While June marks the official start of summer, it also recognizes National Safety Month. Observed annually, National Safety Month focuses on reducing leading causes of injury and death at work, on the road and in our homes and communities.

The national recognition is sponsored by the National Safety Council, with each week of the month dedicated to a different safety topic. This year’s recognition highlights emergency preparedness, wellness, falls and driving. The overarching theme is “No One Gets Hurt.”

Email newsletter signup

The NSC provides some tips for each week’s theme.

— Prepare for the unexpected. Research and prepare for natural disasters common to your area, such as floods, earthquakes or tornadoes. Create an emergency kit for both your home and car. Create a home emergency plan with your family and learn how to shut off your utilities. Be a good participant in emergency drills at work and school by following instructions and paying attention to lessons learned. Store important phone numbers, including those of family members, with other important documents in a fire-proof safe or safety deposit box.

— Prioritize your wellness. Take the stairs instead of the elevator or go for a walk at lunch to work physical activity into your daily schedule. Take advantage of workplace wellness programs and choose healthy snacks each day. Find nearby options for exercise classes through your local parks department. Take breaks throughout your day to refresh your body and mind – if you sit for long periods, stand up and stretch for a few minutes at a time. Get regular medical checkups, such as an annual physical and age-appropriate tests – ask a professional about the right tests, exercise and nutrition choices for your physical fitness and age.

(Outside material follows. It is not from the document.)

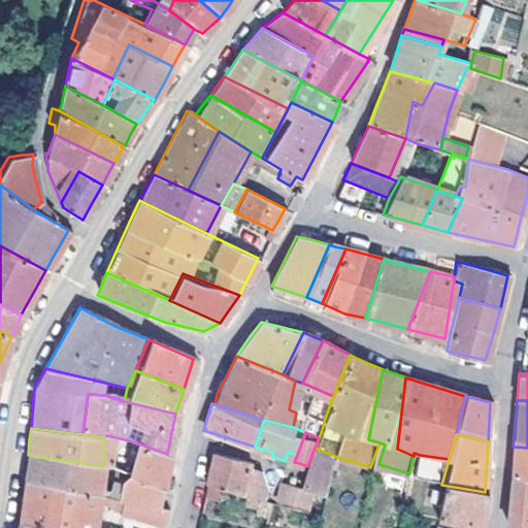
[(165,468),(167,454),(129,440),(127,470),(162,487),(165,468)]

— Prevent slips, trips and falls. Remove clutter, including electrical cords and other tripping hazards, from walkways, stairs and doorways. Install nightlights in the bathroom, hallways and other areas to prevent tripping and falls at night. Always wear proper footwear and clean up spills immediately. Place non-slip adhesive strips on stairs and non-skid mats in the shower and bathroom. For older adults, install grab bars near showers and toilets, and install rails on both sides of stairs – older adults can also take balance classes, get their vision and hearing checked each year and talk with their doctors and pharmacist about fall risks from medication.

— Always drive safe. Avoid impaired driving, whether by alcohol, lack of sleep or drugs, including over the counter and prescription medication. Avoid cell phone distracted driving, including hands-free. Practice with your teen drivers and teach them to avoid distraction. Make sure all occupants are properly secured in age-appropriate restraints. Never leave a child alone in a car and always keep your car locked when not in use. If you drive for work, talk with your employer about safe habits – do not take calls while behind the wheel. Regularly check your vehicle for recalls at CheckToProtect. org and stay up to date on the safety features in your car by visiting MyCarDoesWhat.org.

Think of at least one change you can make to improve safety this June. Use these resources during the designated weeks, or create a schedule that works best for your organization.

It never hurts to be reminded of precautions we can take to improve our safety and others’.